Hospital executive top-up payments: what we have and haven’t been told

Two Oireachtas committees have announced investigations into the revelations

The National Maternity Hospital in Dublin has stated that salaries and allowances are not supplemented from charitable donations. Photograph: Bryan O’Brien.

The National Maternity Hospital in Dublin has stated that salaries and allowances are not supplemented from charitable donations. Photograph: Bryan O’Brien.

Sat, Nov 23, 2013, 01:00

This time last week, “top-ups” referred to payments made by mobile users requiring phone credit. But in recent days the definition has broadened to include additional privately funded payments paid to the top brass of voluntary hospitals and other health bodies.

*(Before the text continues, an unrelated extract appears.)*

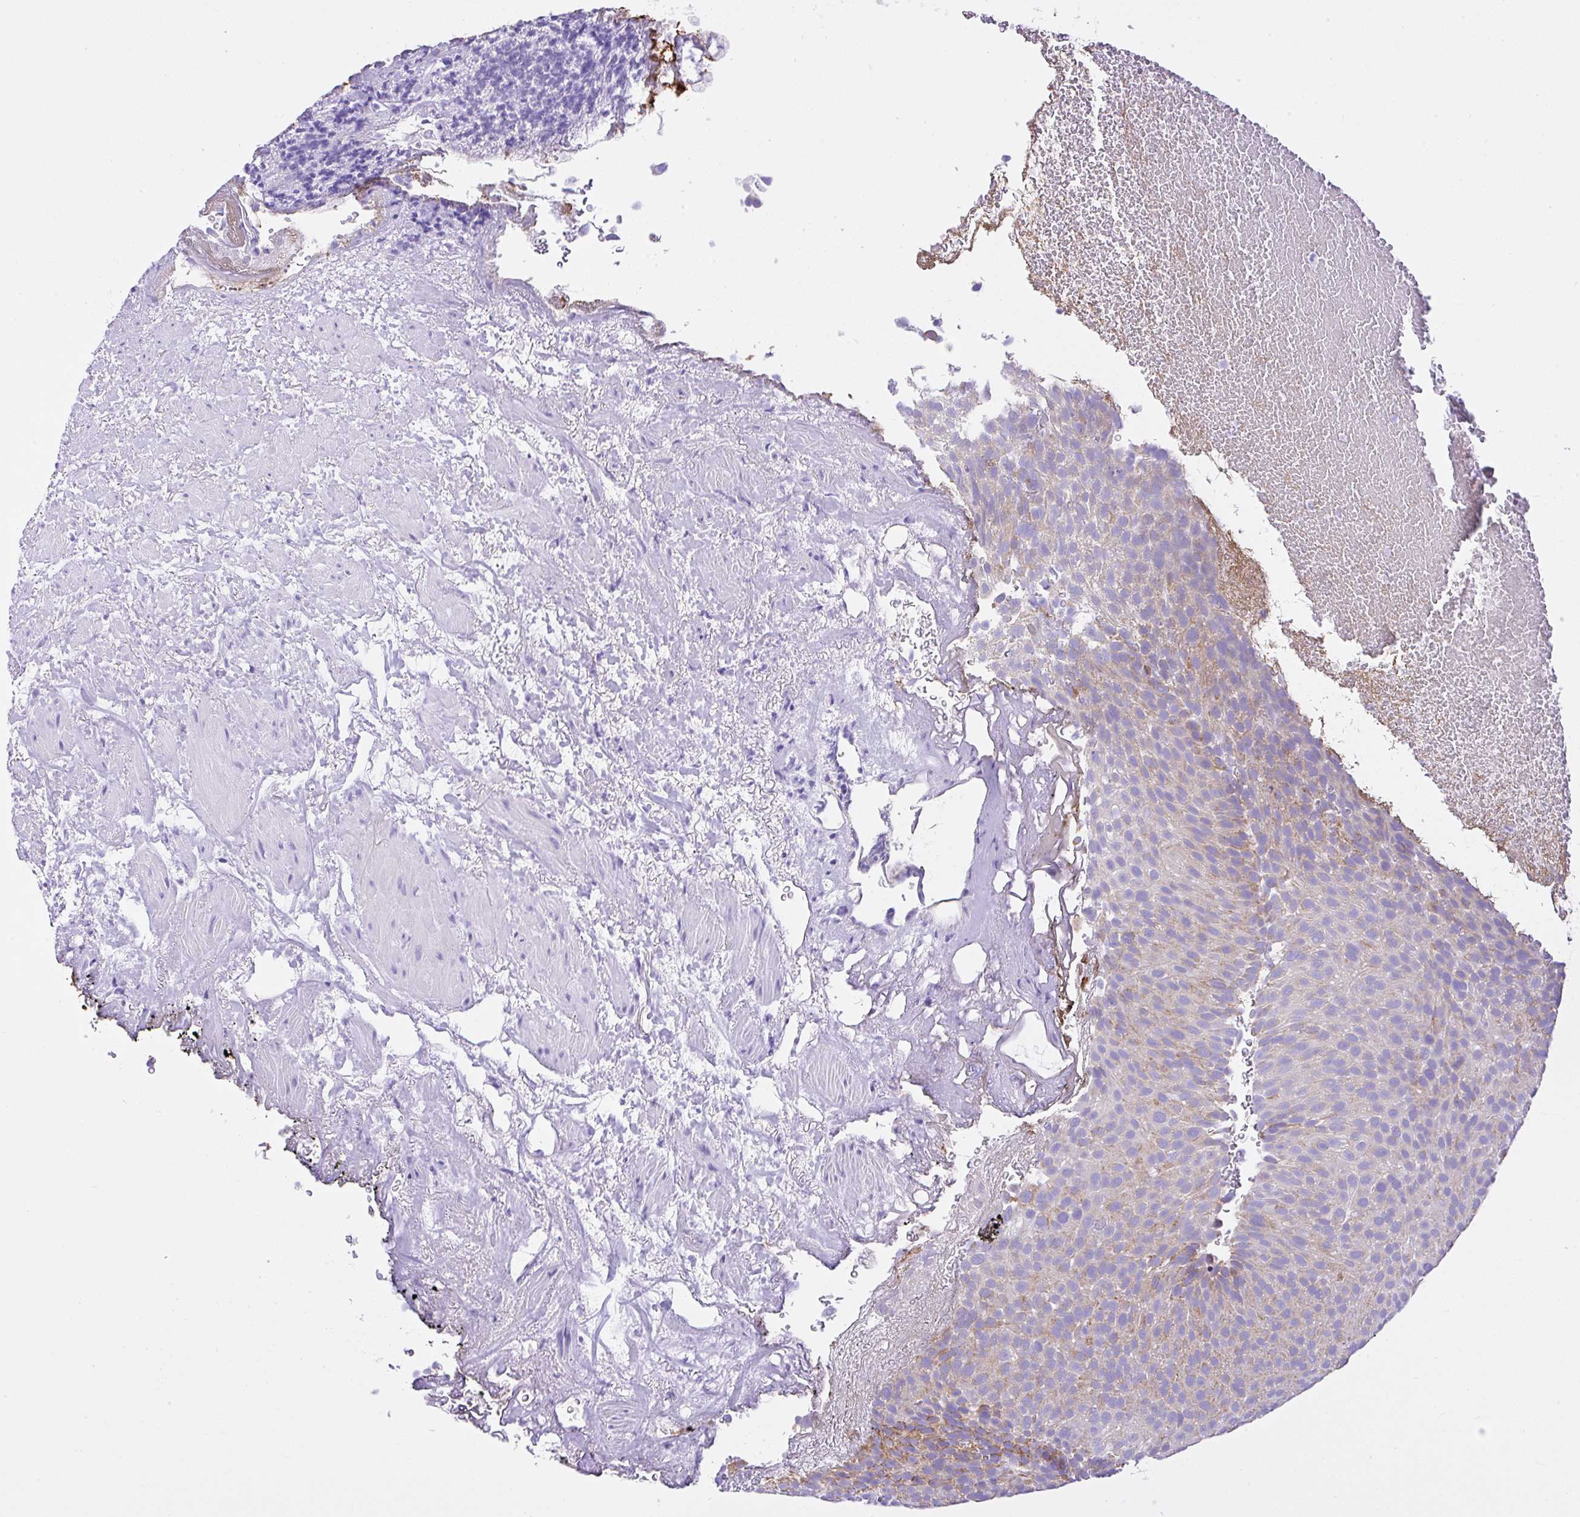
{"staining": {"intensity": "weak", "quantity": "<25%", "location": "cytoplasmic/membranous"}, "tissue": "urothelial cancer", "cell_type": "Tumor cells", "image_type": "cancer", "snomed": [{"axis": "morphology", "description": "Urothelial carcinoma, Low grade"}, {"axis": "topography", "description": "Urinary bladder"}], "caption": "Immunohistochemistry of human low-grade urothelial carcinoma reveals no staining in tumor cells.", "gene": "SLC13A1", "patient": {"sex": "male", "age": 78}}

These organisations, defined as section 38 agencies, are the subject of a Department of Health report that contains the raw data from a HSE internal audit
of the earnings of senior management.

The audit findings first came into the public domain in late September; however, a major controversy over the issue of executive remuneration in the health service was sparked on Monday when The Irish Times revealed that an annual €30,000 top-up allowance paid by Our Lady’s Children’s Hospital to its chief executive was funded from the profits of shops on the hospital campus.

The days that followed brought more revelations about 13 organisations that were found to have been paying additional privately funded salaries/allowances
to senior managers.

Last night, a statement from the Department of Health said that of the 44 health service organisations questioned on whether they complied with public sector pay policy, 36 have provided the HSE with a reply. In 24 cases, the organisation “has returned a status of non-
compliance” and 12 have categorised themselves as compliant. Eight have yet to indicate their status.

The Department of Health and the HSE issued a new policy circular in late September stating that “non-
exchequer sources of funding may not be used to supplement approved rates of remuneration”. One of the questions thrown up by the revelations of the past week is who knew about these top-up payments that the Government has now determined to be unacceptable.

Something else that remains unclear is how
such private payments are being funded. This has led
to concerns of salaries and allowances being supplemented by charitable donations, although a number of organisations, including the National Maternity Hospital, have stated categorically that this is not the case.

So what now? Taoiseach Enda Kenny has insisted that “unauthorised and unapproved top-up payments from non-exchequer sources . . . must and will stop”,
a position Minister for Health James Reilly mirrors.

Two Oireachtas committees have now announced investigations into the revelations.

One of them, the Dáil Public Accounts Committee, is to call officials from the Department of Health and the HSE to appear before it and will write to all Government departments to inquire if similar payments are in place in other public bodies.

Whatever the outcome, expect “top-up” payments
to be in the headlines for a long time to come.